After Mazinger's intromission, Gorgon goes down to the Mycenae underworld to inform the Great General of Darkness about the situation. He finds him upset for the loss of some of his favorite beasts, and demands to know who is responsible for it. Gorgon reports that Mazinger had stopped the attacks and that Dr. Hell had had many troubles with him in the past. The Dark General then commands General Juuma to take some monsters of his choice to Japan to annihilate the enemy, so that Mycenae can see daylight once more.

Dr. Kabuto's notes confirm what the prophet had said, the enemy has been dormant for thousands of years underground, waiting for the right moment to take over, and Yumi acknowledges that in the current conditions, Mazinger will not be able to defeat them.
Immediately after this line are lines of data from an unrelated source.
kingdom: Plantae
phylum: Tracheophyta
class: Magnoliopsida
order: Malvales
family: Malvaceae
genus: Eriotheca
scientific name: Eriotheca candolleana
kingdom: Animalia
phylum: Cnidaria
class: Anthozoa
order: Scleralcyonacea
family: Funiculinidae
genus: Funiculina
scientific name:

There is no time for hesitations since Juuma and his monsters are approaching Japan.

Koji spends a moment of solitude contemplating the pictures of his father and grandfather, and admits with tears in his eyes that even though he is scared and Mazinger is not repaired, he will do whatever it takes to succeed in this last mission, even if this means sacrificing his own life. Without him knowing, Sayaka listens to everything he says. Before leaving the Institute, he visits Shiro, who is waking up. Yumi tries to stop Koji on his way out, warning him that the transfusion has weakened him and it is not safe to fight in his state. Koji refuses to stay and leaves. In the Jet Pilder hangar, he finds Sayaka, who gives him the birthday gift Shiro was not able to give him.
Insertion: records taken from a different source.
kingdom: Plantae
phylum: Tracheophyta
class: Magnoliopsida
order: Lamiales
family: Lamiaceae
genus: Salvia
Mommothos is the first to strike, but succumbs to Mazinger's breast fire. Using Jet Scrander, Koji reaches the place where the rest of the monsters are waiting for him, but is soon taken to the ground. Mazinger is now surrounded by many beasts led by Juuma. Their collective forces are more than what the robot can take at this point and Boss and Sayaka decide to help him by sending Boss Borot on a pair of Diana's missiles. By chance, Boss strikes directly on Dante, who was attacking Mazinger, and blows him into pieces. Wardam, the Insect Beast, sends him back to the Institute with a violent hit. After that, it is not long before Mazinger ends up stuck on a rock wall with a trident on its belly, badly battered.

Somewhere else, the Prophet reveals his true identity: he is Kenzo Kabuto, Koji's father, and orders Tetsuya Tsurugi to take action with his robot, Great Mazinger.

Koji is unconscious, and Shiro and Sayaka's gift, a musical box, plays on the floor of Jet Pilder. Just when Juuma is ready to finish Mazinger with his axe, it is intercepted by Great's Thunder Break. From that point on, one by one the monsters are destroyed by Tetsuya; Barungga is impaled by Mazinger Blade, Baruman is destroyed by Navel Missile, Warmdam is smashed by Atomic Punch, Orbee and Arimos are killed by Thunder Break, and Gurosten is sliced into two by Great Boomerang. Arsoth is destroyed by Mazinger, aided by Great Mazinger's Blades and the use of the Drill Missiles. The last one to die is Juuma, finished by both Mazingers' Breast Fire. Among his flaming remains, the cursing figure of the Great General of Darkness vows to come back and kill all of his enemies.

Koji and Tetsuya share a brief conversation where Tetsuya tells him that his robot is Z's brother, conceived to defeat the Seven Armies of Mikene. After this, he departs, leaving Koji wondering who could have built such a robot.